Yüce Rabbimiz, âlemlere rahmet olarak gönderdiği son peygamberi Muhammed Mustafa (s.a.s) aracılığıyla İslam mesajını bütün insanlığa tebliğ etti. Allah’ın varlığına ve birliğine iman etmek, O’na hiçbir şeyi ortak koşmamak ve yalnızca O’na ibadet etmek bu mesajın özünü teşkil ediyordu. Bu mesaj, aynı zamanda insanlığı Hakk’a ve hakikate, rahmet yüklü adalete, bilgiye ve hikmete dayanan güzel ahlaka davet ediyordu. Zulmü, cehaleti ve fitneyi terk etmeye; fakiri, yoksulu, muhtacı, yetimi koruyup kollamaya; komşusu aç iken tok yatmamaya çağırıyordu.

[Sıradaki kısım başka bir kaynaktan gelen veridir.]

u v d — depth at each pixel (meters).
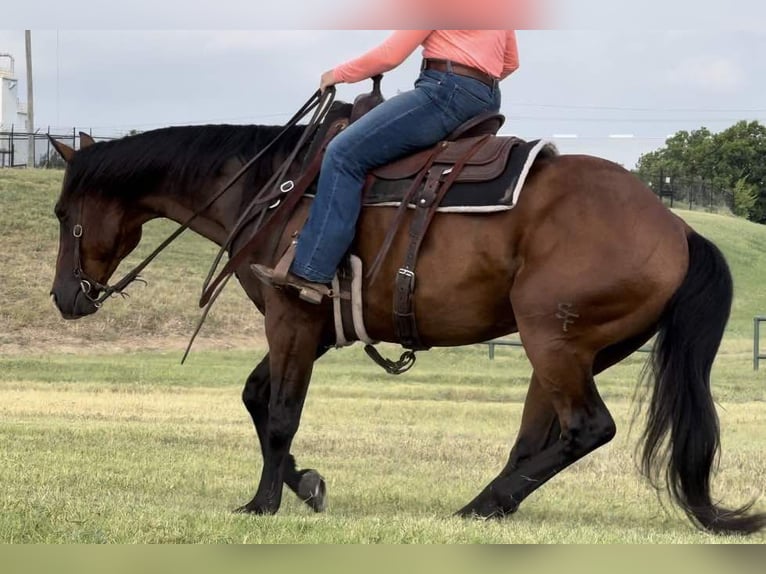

Bu evrensel çağrı, kısa sürede bütün dünyada, insanların yüreklerinde yankı buldu. Daha elli yıl geçmeden Asya’dan Kuzey Afrika’ya, Atlas Okyanusu’ndan Çin Seddi’ne kadar yayıldı.
İslam’ın bu hızlı yayılışına ve insanların akın akın onu kabul etmesine tahammül edemeyen nice güçler, bu ilerleyişin önüne geçmek ve İslam’ın rahmet yüklü mesajlarının insanların kalplerine yerleşmesini engellemek için her türlü yola başvurdular.
Bugün de bazı çevrelerce Din-i Mübin-i İslâm ve Müslümanlar terör ve şiddetle özdeşleştirilmek istenmektedir. İnsanların kalplerine İslâm korkusu yerleştirmek amacıyla yüce dinimiz İslâm’a ve onun peygamberine karşı organize bir şekilde çok çirkin bir karalama kampanyası yürütülmektedir. Amaç açıktır; İslâm’ın yayılışına ve gelişmesine engel olmak.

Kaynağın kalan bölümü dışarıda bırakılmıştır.